Understand Walmart’s M.O. Bronner Brothers Inc., a diversified BE 100s company that produces, among other items, hair and beauty products and publications, has had the benefit of being a Walmart supplier for 28 years. In fact, CEO Bernard Bronner says the 65-year-old company and 50-year-old Walmart share a common history and modus operandi. “My father [late company founder Nathaniel Bronner, Sr.] and Sam Walton were similar in the way they operated,” he explains. “They were similar in philosophy and frugality. They both ran family businesses.” Their shared outlook included full commitment to the business; setting high goals for quality and business practices; treating employees and vendors as partners; and exceeding customer’s expectations. Those tenets helped cement a strong bond between Walmart and Bronner Brothers, which maintains its status as a respected, valued partner to this day. Asserts Bernard Bronner: “We learned how to work more collaboratively. We have an understanding that’s not just about great product but infrastructure, logistics and compliance.”
Know the limitations of your company. Dennis was clear about Sundial’s financial and operational capabilities when he stepped up as a supplier. For one, the company’s structured to efficiently accommodate multiple orders from a number of outlets and its quality control system is down pat. Before entering into a supplier agreement with Walmart – for that matter, any large corporation – make sure your company has a say-to-do ratio of no less 100%. In other words, the CEO must know his or her enterprise passes the test of integrity, reliability, scalability and ability to deliver.
Learn the Four Ps. Each panelist stressed the need for supplier development, taking incremental steps over 2 to 5 years in most cases. The last thing a company can afford to do is disappoint Walmart – or any customer – especially in handling its first assignment.

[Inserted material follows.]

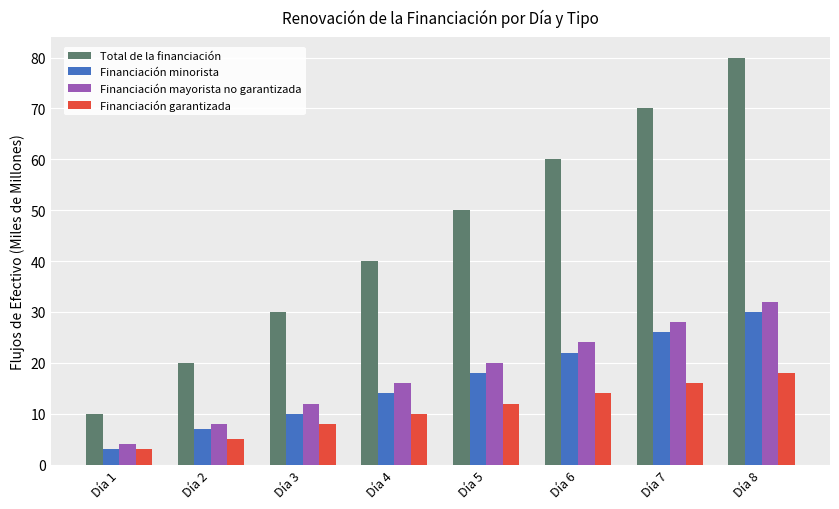

Reading left to right, list all the values displayed in this chart.

Total de la financiación: Día 1=10	Día 2=20	Día 3=30	Día 4=40	Día 5=50	Día 6=60	Día 7=70	Día 8=80
Financiación minorista: Día 1=3	Día 2=7	Día 3=10	Día 4=14	Día 5=18	Día 6=22	Día 7=26	Día 8=30
Financiación mayorista no garantizada: Día 1=4	Día 2=8	Día 3=12	Día 4=16	Día 5=20	Día 6=24	Día 7=28	Día 8=32
Financiación garantizada: Día 1=3	Día 2=5	Día 3=8	Día 4=10	Día 5=12	Día 6=14	Día 7=16	Día 8=18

If you fail, don’t expect second chances. For the best results, work with the designated buyer to review every nook-and-cranny of your arrangement. And follow the four Ps: 1) Presentation: Make sure your product meets Walmart standards; 2) Price: Always keep in mind you’re dealing with cost-conscious consumers; 3) People: Gain customer insights and learn how to best serve your consumer segment; and 4) Product: Although price is a major factor, distinguish your company’s offerings by capturing a new trend or filling an underserved niche.
Always be prepared. At the Buyers Meeting, one entrepreneur was selected on the spot to give an impromptu presentation. Kyle Donovan, publisher of NV magazine, told the audience of his new idea: IFork, an inventive, sanitary line of utensils that uses a stand to keep flatware from touching tabletop surfaces as a means of avoiding bacteria and other contaminants. One Walmart buyer was so excited by the concept he immediately dashed across the room to engage the newly-minted inventor. Attendees believe Donovan’s product and elevator pitch may very well lead to an order.
Through preparation and tenacity, your company could become a beneficiary of such opportunities.